*** Opening SOURCE MATERIAL ***
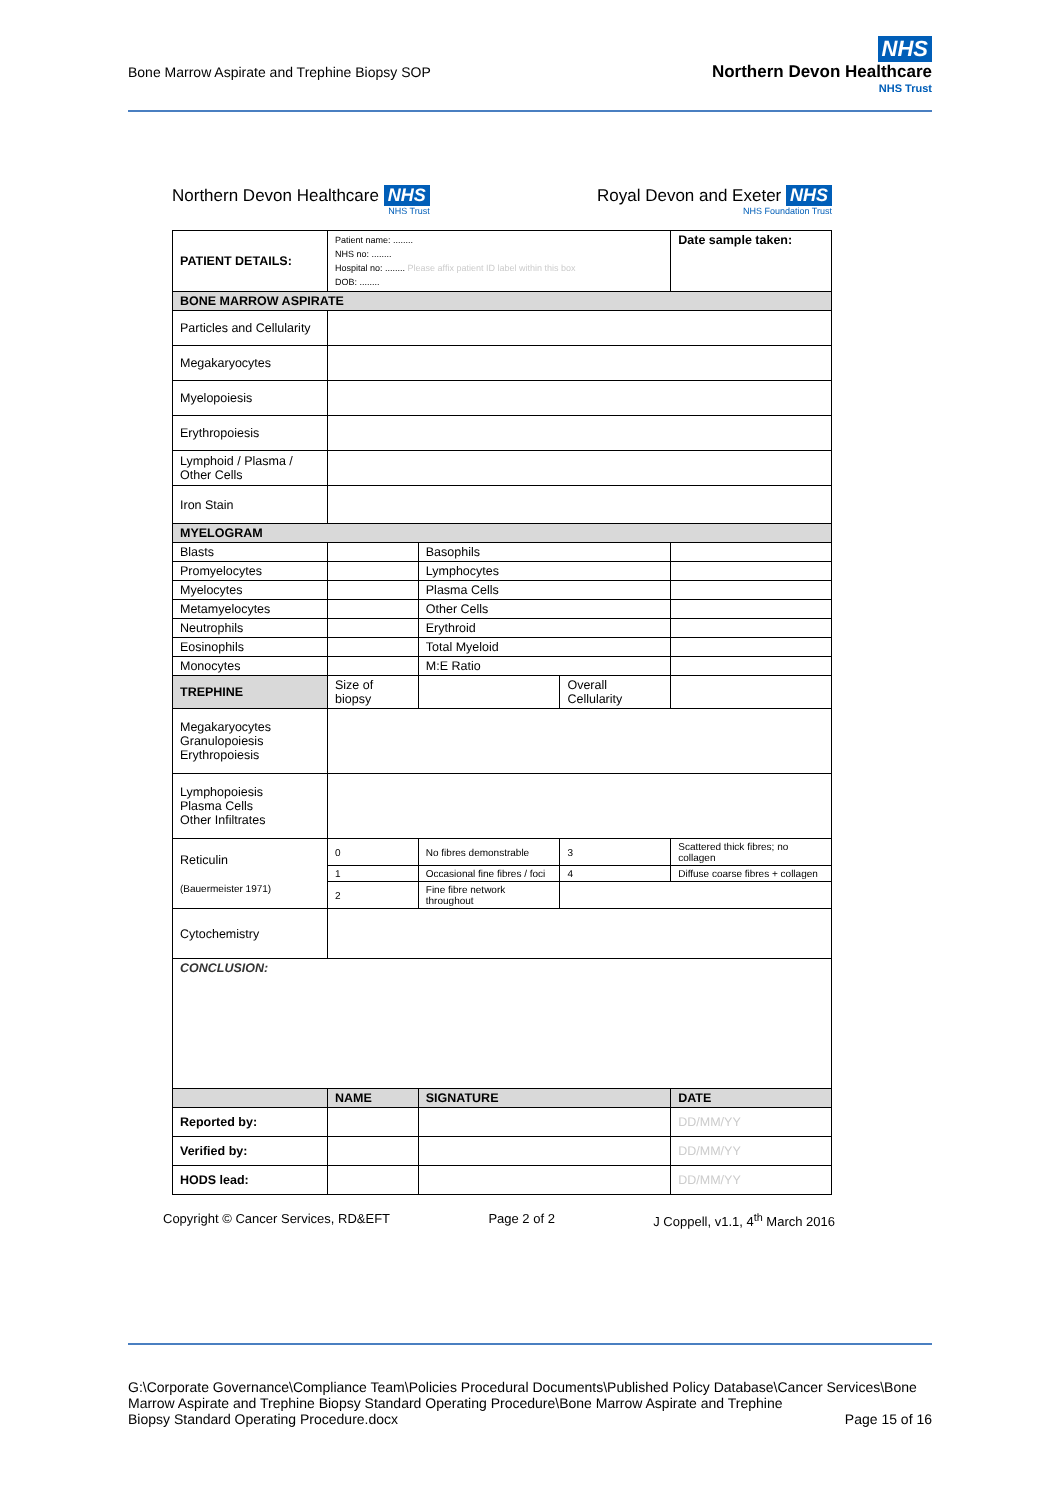Bone Marrow Aspirate and Trephine Biopsy SOP
NHS
Northern Devon Healthcare
NHS Trust
Northern Devon Healthcare NHS
NHS Trust
Royal Devon and Exeter NHS
NHS Foundation Trust
| PATIENT DETAILS: | Patient name: ........ NHS no: ........ Hospital no: ........ Please affix patient ID label within this box DOB: ........ | | | | | Date sample taken: |
| BONE MARROW ASPIRATE | | | | | | |
| Particles and Cellularity | | | | | | |
| Megakaryocytes | | | | | | |
| Myelopoiesis | | | | | | |
| Erythropoiesis | | | | | | |
| Lymphoid / Plasma / Other Cells | | | | | | |
| Iron Stain | | | | | | |
| MYELOGRAM | | | | | | |
| Blasts | | | Basophils | | | |
| Promyelocytes | | | Lymphocytes | | | |
| Myelocytes | | | Plasma Cells | | | |
| Metamyelocytes | | | Other Cells | | | |
| Neutrophils | | | Erythroid | | | |
| Eosinophils | | | Total Myeloid | | | |
| Monocytes | | | M:E Ratio | | | |
| TREPHINE | Size of biopsy | | | Overall Cellularity | | |
| Megakaryocytes Granulopoiesis Erythropoiesis | | | | | | |
| Lymphopoiesis Plasma Cells Other Infiltrates | | | | | | |
| Reticulin (Bauermeister 1971) | 0 | No fibres demonstrable | | 3 | Scattered thick fibres; no collagen | |
| | 1 | Occasional fine fibres / foci | | 4 | Diffuse coarse fibres + collagen | |
| | 2 | Fine fibre network throughout | | | | |
| Cytochemistry | | | | | | |
| CONCLUSION: | | | | | | |
| | NAME | | SIGNATURE | | | DATE |
| Reported by: | | | | | | DD/MM/YY |
| Verified by: | | | | | | DD/MM/YY |
| HODS lead: | | | | | | DD/MM/YY |
Copyright © Cancer Services, RD&EFT Page 2 of 2 J Coppell, v1.1, 4<sup>th</sup> March 2016
G:\Corporate Governance\Compliance Team\Policies Procedural Documents\Published Policy Database\Cancer Services\Bone Marrow Aspirate and Trephine Biopsy Standard Operating Procedure\Bone Marrow Aspirate and Trephine
Biopsy Standard Operating Procedure.docx Page 15 of 16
*** Closing SOURCE MATERIAL ***
ACTIVITY: Your task is to find each line in the entries that contains the string "fibres" and copy it.

ANSWER TO THIS PROBLEM:
| Reticulin (Bauermeister 1971) | 0 | No fibres demonstrable | | 3 | Scattered thick fibres; no collagen | |
| | 1 | Occasional fine fibres / foci | | 4 | Diffuse coarse fibres + collagen | |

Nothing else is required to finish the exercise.